The gloves are off in the online measurement ring. Established site traffic measurement firm comScore is sparring with Quantcast, the lesser-known firm that directly measures publisher site traffic and tracks audience characteristics. Quantcast has argued that comScore, in defense of its decision to charge publishers for its own direct measurement service, has taken some low blows at the younger rising startup.
“They seem to be trying to deflect attention from themselves,” said Quantcast CEO Konrad Feldman of comScore.
Things heated up between the firms this weekend. ComScore Chief Marketing Officer Linda Abraham posted an extensive explanation of why the company will now charge non-client publishers $10,000 per year for direct site measurement, implying that companies that don’t charge for such a service (read: Quantcast) provide lower quality data.
Companies must pay comScore an initial $5,000 for setup of the direct measurement system, which publishes their sites’ detailed traffic data on the comScore Direct interface for a period of six months, according to a spokesman. Once a publisher customer is on board, those sites will be tracked according to comScore’s new hybrid method — which combines the new approach with data gleaned through comScore’s panel system. However, if publishers do not continue paying $5,000 every six months, they cannot access their data in the interface.

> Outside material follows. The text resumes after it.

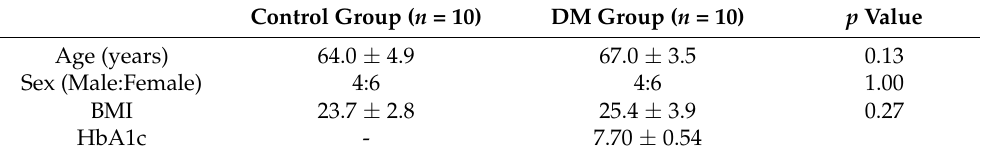
Table 1. Demographics and baseline clinical characteristics of the participants.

Abraham also suggested that “free” services “were, in fact, off selling [publishers’] audience cookies on the online ad exchanges without their knowledge.” Added Abraham, “In life and business, there is no such thing as a free lunch, so Web site operators need to carefully consider the true cost of being beaconed by companies who are in the business of selling their cookies or using them for targeted advertising by leveraging information they got from those sites.”
“It’s a really cheap shot,” said Feldman. “We do not sell publishers’ data,” he continued. The firm installs beacons on Web sites and other platforms to track site audiences for free, and last year began providing audience segmentation and media buying services to publishers and agencies, in addition to media buying services. The company has long argued that its direct-measurement approach is superior to the panel-based measurement offered by the likes of comScore and Nielsen.
ComScore contends that its hybrid approach alleviates duplicates of unique visitors in traffic reports, and believes it can track “unduplicated reach” only “by using a panel to track the same user across sites, using a unique and persistent identifier.”
Internet industry vet and Mahalo.com CEO Jason Calacanis, helped bring the measurement methodology controversy — bubbling for years — to the surface on Saturday, when he called comScore “the technology industry’s biggest bully,” and referred to the firm’s $5,000/six months payment structure as an “extortion ring.”
Abraham’s post appeared to be a direct response to Calacanis. In it, she stated that the payment requirement “is a very reasonable price,” noting it was necessary to pay for “substantial incremental costs associated with auditing, processing, editing and storing terabytes of server data and then integrating it with our panel data using our proprietary statistical methodologies.”
Though Quantcast was never named specifically in Abraham’s post, the company read much of it as a direct attack on its business and methodologies — particularly the implication that Quantcast includes duplicate traffic data because it does not use a panel. In response, Quantcast challenged comScore to publish traffic reports showing double tagged content it has detected in the coming week. “Then allow any publisher, who chooses, to make this data publicly available so everyone can take a look,” stated Quantcast’s Sunday afternoon blog post.
Konrad said comScore has not responded to the challenge, and comScore did not respond to ClickZ’s inquiry about it.